Data provided.
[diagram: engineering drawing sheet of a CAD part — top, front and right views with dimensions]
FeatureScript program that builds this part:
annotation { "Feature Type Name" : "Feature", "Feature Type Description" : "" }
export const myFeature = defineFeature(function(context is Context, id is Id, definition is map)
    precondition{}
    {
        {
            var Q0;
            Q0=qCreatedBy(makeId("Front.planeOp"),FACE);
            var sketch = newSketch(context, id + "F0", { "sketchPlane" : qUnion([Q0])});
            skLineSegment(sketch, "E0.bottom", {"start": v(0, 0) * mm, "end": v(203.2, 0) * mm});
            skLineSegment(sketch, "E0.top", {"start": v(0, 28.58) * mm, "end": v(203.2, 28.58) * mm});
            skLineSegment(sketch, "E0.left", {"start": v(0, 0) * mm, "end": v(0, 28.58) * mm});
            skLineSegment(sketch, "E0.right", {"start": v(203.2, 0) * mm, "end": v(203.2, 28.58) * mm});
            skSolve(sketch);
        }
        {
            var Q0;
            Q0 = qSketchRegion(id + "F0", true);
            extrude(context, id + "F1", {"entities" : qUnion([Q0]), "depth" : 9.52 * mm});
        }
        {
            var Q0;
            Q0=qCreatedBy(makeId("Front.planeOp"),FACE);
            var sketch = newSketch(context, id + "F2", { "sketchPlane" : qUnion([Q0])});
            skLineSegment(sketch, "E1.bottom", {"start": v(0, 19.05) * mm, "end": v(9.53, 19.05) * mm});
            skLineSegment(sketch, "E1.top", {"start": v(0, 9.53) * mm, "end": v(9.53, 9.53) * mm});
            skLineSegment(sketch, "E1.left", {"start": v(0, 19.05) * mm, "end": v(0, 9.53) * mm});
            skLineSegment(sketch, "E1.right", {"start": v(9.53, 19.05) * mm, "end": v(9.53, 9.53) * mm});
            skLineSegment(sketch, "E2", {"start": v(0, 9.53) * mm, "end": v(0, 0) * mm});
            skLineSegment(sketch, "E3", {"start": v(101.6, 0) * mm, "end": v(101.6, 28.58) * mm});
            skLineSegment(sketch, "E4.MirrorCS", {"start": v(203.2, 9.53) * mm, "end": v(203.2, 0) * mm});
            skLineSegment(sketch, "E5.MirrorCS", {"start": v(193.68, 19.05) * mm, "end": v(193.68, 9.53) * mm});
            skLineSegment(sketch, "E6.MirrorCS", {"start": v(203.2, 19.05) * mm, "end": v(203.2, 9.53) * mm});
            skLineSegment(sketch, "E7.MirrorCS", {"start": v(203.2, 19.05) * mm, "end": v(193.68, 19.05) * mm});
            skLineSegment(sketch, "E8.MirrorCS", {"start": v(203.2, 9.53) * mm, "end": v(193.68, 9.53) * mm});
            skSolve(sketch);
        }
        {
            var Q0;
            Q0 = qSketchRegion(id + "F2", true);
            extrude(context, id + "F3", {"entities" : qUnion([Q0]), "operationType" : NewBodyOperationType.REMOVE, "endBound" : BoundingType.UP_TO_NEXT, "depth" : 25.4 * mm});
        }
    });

What is needed. Please reproduce every one of the lines above, character for character, with nothing added, left out or changed.

Response to this task.
[diagram: engineering drawing sheet of a CAD part — top, front and right views with dimensions]
FeatureScript program that builds this part:
annotation { "Feature Type Name" : "Feature", "Feature Type Description" : "" }
export const myFeature = defineFeature(function(context is Context, id is Id, definition is map)
    precondition{}
    {
        {
            var Q0;
            Q0=qCreatedBy(makeId("Front.planeOp"),FACE);
            var sketch = newSketch(context, id + "F0", { "sketchPlane" : qUnion([Q0])});
            skLineSegment(sketch, "E0.bottom", {"start": v(0, 0) * mm, "end": v(203.2, 0) * mm});
            skLineSegment(sketch, "E0.top", {"start": v(0, 28.58) * mm, "end": v(203.2, 28.58) * mm});
            skLineSegment(sketch, "E0.left", {"start": v(0, 0) * mm, "end": v(0, 28.58) * mm});
            skLineSegment(sketch, "E0.right", {"start": v(203.2, 0) * mm, "end": v(203.2, 28.58) * mm});
            skSolve(sketch);
        }
        {
            var Q0;
            Q0 = qSketchRegion(id + "F0", true);
            extrude(context, id + "F1", {"entities" : qUnion([Q0]), "depth" : 9.52 * mm});
        }
        {
            var Q0;
            Q0=qCreatedBy(makeId("Front.planeOp"),FACE);
            var sketch = newSketch(context, id + "F2", { "sketchPlane" : qUnion([Q0])});
            skLineSegment(sketch, "E1.bottom", {"start": v(0, 19.05) * mm, "end": v(9.53, 19.05) * mm});
            skLineSegment(sketch, "E1.top", {"start": v(0, 9.53) * mm, "end": v(9.53, 9.53) * mm});
            skLineSegment(sketch, "E1.left", {"start": v(0, 19.05) * mm, "end": v(0, 9.53) * mm});
            skLineSegment(sketch, "E1.right", {"start": v(9.53, 19.05) * mm, "end": v(9.53, 9.53) * mm});
            skLineSegment(sketch, "E2", {"start": v(0, 9.53) * mm, "end": v(0, 0) * mm});
            skLineSegment(sketch, "E3", {"start": v(101.6, 0) * mm, "end": v(101.6, 28.58) * mm});
            skLineSegment(sketch, "E4.MirrorCS", {"start": v(203.2, 9.53) * mm, "end": v(203.2, 0) * mm});
            skLineSegment(sketch, "E5.MirrorCS", {"start": v(193.68, 19.05) * mm, "end": v(193.68, 9.53) * mm});
            skLineSegment(sketch, "E6.MirrorCS", {"start": v(203.2, 19.05) * mm, "end": v(203.2, 9.53) * mm});
            skLineSegment(sketch, "E7.MirrorCS", {"start": v(203.2, 19.05) * mm, "end": v(193.68, 19.05) * mm});
            skLineSegment(sketch, "E8.MirrorCS", {"start": v(203.2, 9.53) * mm, "end": v(193.68, 9.53) * mm});
            skSolve(sketch);
        }
        {
            var Q0;
            Q0 = qSketchRegion(id + "F2", true);
            extrude(context, id + "F3", {"entities" : qUnion([Q0]), "operationType" : NewBodyOperationType.REMOVE, "endBound" : BoundingType.UP_TO_NEXT, "depth" : 25.4 * mm});
        }
    });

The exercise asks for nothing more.